Vickers' words rang hollow with Johnson, bidding to overcome a lackluster start in the Chase and get back in the title hunt.
"I'm just bummed out that we can't take advantage of a day when we could really close up in points," said Johnson, who finished 24th. "It is a tough blow. He was in position to finish second or third and gave me one hell of a push from behind."
Johnson crew chief Chad Knaus said he was "upset, disappointed and sad" but said there'd be no "rift between his crew and the No. 25 team." But a rift among drivers already might be irreparable.
Chase contender Jeff Gordon, a four-time Cup champion with Hendrick, was highly critical of Vickers during the September race at New Hampshire, when Vickers made it difficult for him to pass.
"I'll come on the radio when I see that," Hendrick said. "I'll say, 'Think about the big picture and think about what it's going to do to the organization if one of you takes the other guy out.' "
Hendrick has seen his cars duel more than once, including the May race at Talladega when Johnson won and Vickers was third.

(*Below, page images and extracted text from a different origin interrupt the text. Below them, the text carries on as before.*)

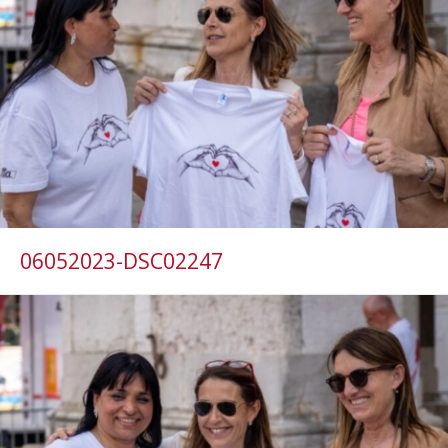
06052023-DSC02247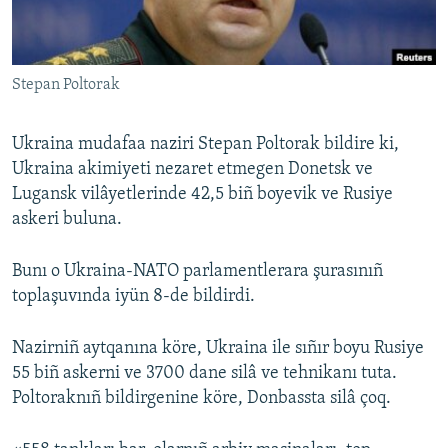
Русский
Українською
Stepan Poltorak
QOŞULIÑIZ!
Ukraina mudafaa naziri Stepan Poltorak bildire ki,
Ukraina akimiyeti nezaret etmegen Donetsk ve
Lugansk vilâyetlerinde 42,5 biñ boyevik ve Rusiye
RFE/RS bütün saytları
askeri buluna.
Bunı o Ukraina-NATO parlamentlerara şurasınıñ
toplaşuvında iyün 8-de bildirdi.
Nazirniñ aytqanına köre, Ukraina ile sıñır boyu Rusiye
55 biñ askerni ve 3700 dane silâ ve tehnikanı tuta.
Poltoraknıñ bildirgenine köre, Donbassta silâ çoq.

"You hold your breath," said Hendrick, who once had two drivers —Ken Schrader and Ricky Rudd— running 1-2 at Martinsville before taking each other out. "I think I worry more about them racing each other and wrecking than who's going to win the race. It always scares me — like (Oct. 1) in Kansas when Kyle (Busch) and Jimmie were up front running so close together and racing hard.
"It's hard to get guys to work together when they have to go out there and race each other. We have to look at it like this: If we're good enough, let's hope it comes down to two or three of us racing each other."

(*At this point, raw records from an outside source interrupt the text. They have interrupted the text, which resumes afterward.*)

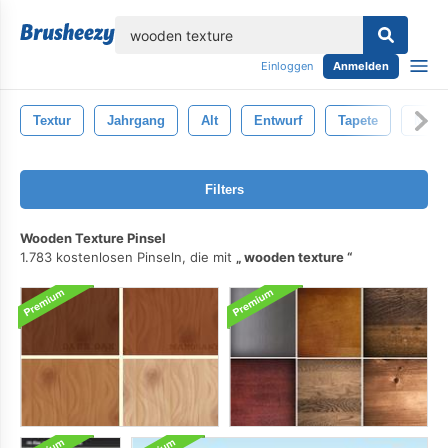
lose
Einloggen
Anmelden
Textur
Jahrgang
Alt
Entwurf
Tapete
Must
Filters
Wooden Texture Pinsel
1.783 kostenlosen Pinseln, die mit
wooden texture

Vickers, who was back in North Carolina on Monday while Johnson remained at Talladega for Car of Tomorrow testing, dedicated Sunday's win to Ricky Hendrick, the late son of Rick Hendrick. In 2002, Ricky Hendrick hand-picked Vickers over his father's objections to succeed him in the Busch car that would win the 2003 series championship. Even with Vickers already parting ways and dissension in the ranks, that history might prevent Hendrick from considering a driver change sooner rather than later.
Vickers spokesman Chris Haid said Monday it was unlikely that Vickers would be replaced in the No. 25 car before the end of the season unless Casey Mears, slated to drive the car in 2007, is released early from his contract with Ganassi Racing.